Investigating whether to switch to using ember-cli

I’m currently investigating whether to switch my development/workflow over to using ember-cli. It seems to be the way ember development is moving. Right now I have my ember app as part of a rails backend, rather like how discourse is, tucked away in app/assets/javascripts and using asset pipeline to build all assets.

A few of the benefits I can imagine:

  • quicker asset builds and faster deploys (no need to deploy rails app if only JS changes!),
  • JS tests shouldn’t need much configuration and work out of the box,
  • es6 ready
  • generators/addons etc
  • Separation of Concerns bla bla bla

A few of the downsides/unknowns from my initial investigation:

  • how to include extra stuff in the initial index.html page load, for example I’m currently relying on rails injecting a load of JSON model data into the HTML which I pushPayload into the store when my app first boots to prevent XHR requests later - how would this work with ember server in dev mode?
  • not sure how I would setup full stack integration tests testing real backend endpoints (something which was relatively simple with the teaspoon/ember-rails setup)

Anyone got any ideas for how to solve the issues I mentioned?

2 Likes

Cjroebuck,

In my mind ember-cli is the way to go. It’s not perfect nor will it ever be, but it works and solves a majority of my development issues. Your pros and cons list is spot on. However there are some solutions to the cons.

The extra stuff in the index.html page can be inserted if your rails app knows where to find the file. I like to set an env variable APP_NAME_ROOT that points to the ember project’s dist folder. Then you can read the index.html into your rails app and inject what ever you need to. See http://www.confreaks.com/videos/3324-railsconf-lightning-fast-deployment-of-your-rails-backed-javascript-app for more options in that department.

The next problem is figuring out how to get rails to serve the assets. You only need to handle this issue if you plan on integration testing the rails app without nginx or some static asset server sitting in front of it. You can probably just copy the ember app’s build to the rails app’s public directory.

Once all that works you can integration test the rails app like any other boring javascript rails app :smile:

This is generally what I have been doing.
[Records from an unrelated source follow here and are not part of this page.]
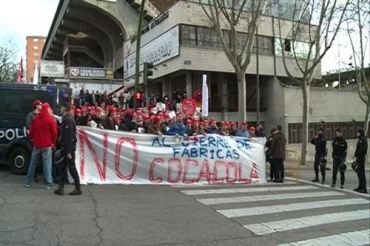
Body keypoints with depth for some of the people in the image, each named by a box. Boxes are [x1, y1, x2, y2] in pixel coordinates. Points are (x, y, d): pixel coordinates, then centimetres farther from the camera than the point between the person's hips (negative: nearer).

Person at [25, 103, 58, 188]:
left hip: (36, 145, 5)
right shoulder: (50, 119, -10)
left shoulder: (36, 119, 5)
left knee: (33, 163, 13)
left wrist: (32, 139, 24)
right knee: (47, 164, -1)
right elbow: (54, 132, -8)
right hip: (47, 145, -4)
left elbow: (31, 131, 9)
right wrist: (53, 142, 7)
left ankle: (28, 182, 19)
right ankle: (48, 183, -1)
It needs refinement, but it is a workable solution.

I think a lot of folks are having this same problem right now. I’d love to hear how other people are handling this.

Cheers,

Benjamin

This video presentation shows how Hstry does it in their own integration tests.

My big question regarding this is how to do setup/teardown, and their solution is smart - running a local instance of the api with a test-env-only endpoint to seed data, which the ember integration tests hit before the suite. He doesn’t show teardown, but I’m assuming it works the same way, and I can see how more fine-grained setups could be done like this as well. Neat

Ben, thanks for your reply on this.

I actually saw that awesome talk by Luke Melia before posting, which motivated me even more to separate my ember app from my rails backend and hence doing this ember-cli research.
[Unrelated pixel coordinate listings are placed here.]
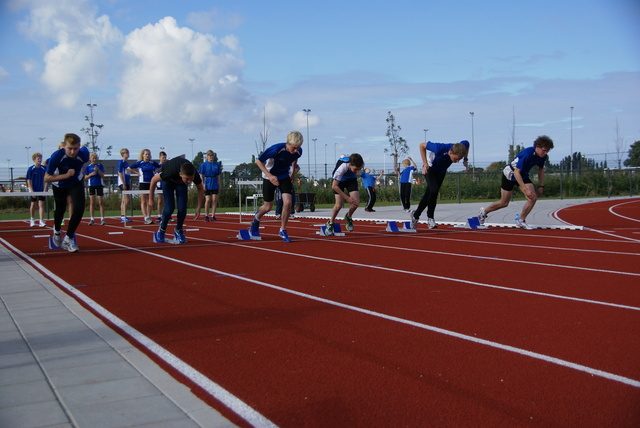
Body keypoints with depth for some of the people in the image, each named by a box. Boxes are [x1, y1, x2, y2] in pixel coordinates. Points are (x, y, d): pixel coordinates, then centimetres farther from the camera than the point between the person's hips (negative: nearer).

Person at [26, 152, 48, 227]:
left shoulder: (44, 169, -2)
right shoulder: (31, 169, -6)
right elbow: (29, 181, -5)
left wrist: (45, 190, -7)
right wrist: (31, 191, -12)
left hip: (42, 190, 1)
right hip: (34, 190, 0)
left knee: (41, 205, -6)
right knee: (33, 205, 9)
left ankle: (41, 221, -9)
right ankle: (32, 219, 29)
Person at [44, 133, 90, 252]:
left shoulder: (84, 154, -31)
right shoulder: (56, 156, -35)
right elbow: (47, 178, -28)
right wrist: (66, 175, -39)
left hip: (76, 183, 1)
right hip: (60, 185, 0)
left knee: (79, 209, -19)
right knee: (60, 210, 16)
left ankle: (68, 238, -3)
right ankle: (57, 232, 50)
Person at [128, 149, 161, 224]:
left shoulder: (152, 163, 7)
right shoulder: (139, 163, -1)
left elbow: (160, 167, 23)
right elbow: (128, 168, 3)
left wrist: (155, 172, 9)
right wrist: (137, 173, -1)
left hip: (151, 183, 3)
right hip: (143, 183, -3)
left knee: (150, 202, 6)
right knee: (143, 202, -3)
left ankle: (148, 217, 13)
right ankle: (146, 218, -7)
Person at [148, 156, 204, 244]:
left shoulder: (195, 175, -36)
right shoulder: (170, 172, -44)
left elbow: (200, 189, -12)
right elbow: (154, 180, -24)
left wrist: (199, 207, -12)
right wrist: (150, 199, -16)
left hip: (181, 183, 2)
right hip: (168, 180, -2)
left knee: (182, 208, -14)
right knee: (169, 208, -17)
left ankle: (178, 231, 10)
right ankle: (161, 231, 7)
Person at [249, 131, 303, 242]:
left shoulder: (298, 151, -17)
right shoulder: (277, 149, -32)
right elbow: (258, 161, -23)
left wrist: (293, 173, 11)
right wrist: (270, 176, -31)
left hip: (285, 177, 3)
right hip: (270, 177, -3)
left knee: (287, 203, -15)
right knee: (268, 207, 4)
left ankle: (283, 230, 3)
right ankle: (256, 219, 39)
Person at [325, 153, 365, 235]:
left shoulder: (362, 164, -30)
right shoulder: (342, 168, -42)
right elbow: (334, 186, -34)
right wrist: (347, 198, -35)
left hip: (351, 180, 3)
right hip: (339, 180, -3)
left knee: (356, 202, -16)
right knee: (339, 205, -16)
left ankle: (348, 217, 15)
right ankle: (330, 223, 10)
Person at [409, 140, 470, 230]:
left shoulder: (459, 149, -27)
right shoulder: (440, 148, -40)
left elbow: (466, 143, -2)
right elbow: (422, 145, -27)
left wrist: (465, 159, -7)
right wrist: (425, 164, -28)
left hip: (442, 171, 5)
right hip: (430, 168, -5)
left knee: (428, 195, 8)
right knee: (434, 190, -26)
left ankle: (415, 215, 25)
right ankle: (430, 217, -9)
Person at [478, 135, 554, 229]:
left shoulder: (543, 156, -11)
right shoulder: (527, 154, -34)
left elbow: (540, 169, 10)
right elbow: (516, 172, -33)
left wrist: (541, 186, 3)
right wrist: (525, 189, -37)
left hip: (523, 175, 6)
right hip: (510, 174, -6)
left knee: (533, 198, -15)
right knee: (504, 203, 4)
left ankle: (521, 220, 4)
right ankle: (484, 212, 30)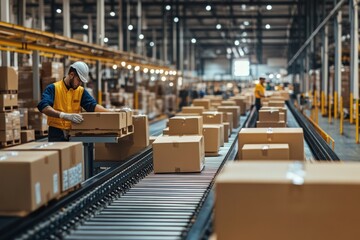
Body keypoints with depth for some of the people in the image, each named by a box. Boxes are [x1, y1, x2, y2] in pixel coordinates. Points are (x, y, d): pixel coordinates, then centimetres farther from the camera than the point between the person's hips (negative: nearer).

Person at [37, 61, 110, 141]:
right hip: (57, 133, -4)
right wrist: (65, 115, -35)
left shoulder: (81, 91, 9)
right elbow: (44, 107, -21)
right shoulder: (53, 88, -6)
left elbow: (92, 105, -1)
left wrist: (109, 112, -20)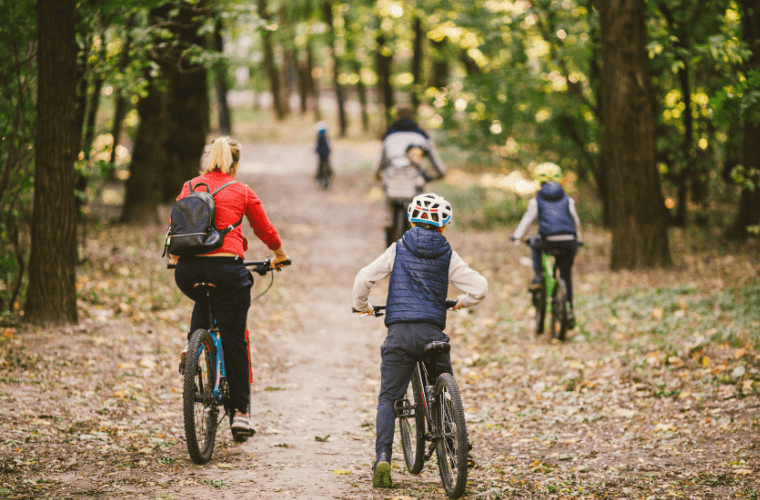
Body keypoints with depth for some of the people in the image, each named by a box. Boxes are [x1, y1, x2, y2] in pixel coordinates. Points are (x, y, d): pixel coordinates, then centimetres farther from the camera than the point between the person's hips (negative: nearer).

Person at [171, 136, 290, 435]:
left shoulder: (189, 188, 13)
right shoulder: (242, 192, 7)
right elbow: (265, 230, 17)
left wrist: (176, 259, 42)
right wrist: (279, 256, 36)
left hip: (188, 270, 3)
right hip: (226, 267, -3)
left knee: (204, 301, 38)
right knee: (234, 341, 7)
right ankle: (239, 412, 7)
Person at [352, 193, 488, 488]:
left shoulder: (398, 249, 8)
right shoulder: (447, 256, 7)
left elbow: (363, 280, 1)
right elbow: (480, 288, 2)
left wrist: (362, 306, 21)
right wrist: (463, 302, 24)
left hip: (399, 331, 0)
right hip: (432, 331, 0)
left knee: (387, 398, 3)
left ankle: (382, 458, -14)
The thing that I still don’t understand is - how would/could this work in development -presuming I want to use ember-cli’s ember server command? I get that rails could serve the index.html in production, after running some build script to move the assets into rails’ public folder. But when I’m developing my app, I don’t know how it will be possible to ‘intercept’ the html content and inject arbitrary JSON into it, because its being served via a completely different server express.

I have a feeling there isn’t going to be a nice solution for this, but I guess its the same thing as people that now have to use an /api/csrf route to obtain the csrf token from rails where previously it was simply injected into their html template.

Heh, yeh I saw this talk aswell whilst googling a few things, I guess setting up for full stack testing is something I’ll just have to hack around with build scripts and things for now.

Can you get your Rails app to talk with the express app? You can use initializers to see if there is some json already there (say devices current user)

How do you figure? What aside from starting up the api and its db?

I want to test the app as if it’s being served by rails in prod rather than from the express server, I’m assuming the default ember-cli test setup uses same express server as when running ember server. This means things like preloading Json won’t be tested unless I fiddle with moving the ember app around etc

I’m working on a project right now where I use Ember on the front and Sails.js on the back. Sails, much like rails, wants to own the serving of the front end files and can and does inject stuff in right before serving content (mostly through ejs templates). My solution to this is to put my ember project in its own repo but have it build into the assets directory of my sails.js repo (I’m using the --output-dir flag to ember server, but I think broccoli can do this as well). For development purposes I don’t actually use the express server that ember-cli spins up, I use it only to watch my files and recompile as I go. Instead I use the server sailsjs spins up, which has access to all of my client assets to serve, just as it would in production. There may be cleaner ways, but this works well for me, and I know I’m getting the same effect at dev time that I will when deployed.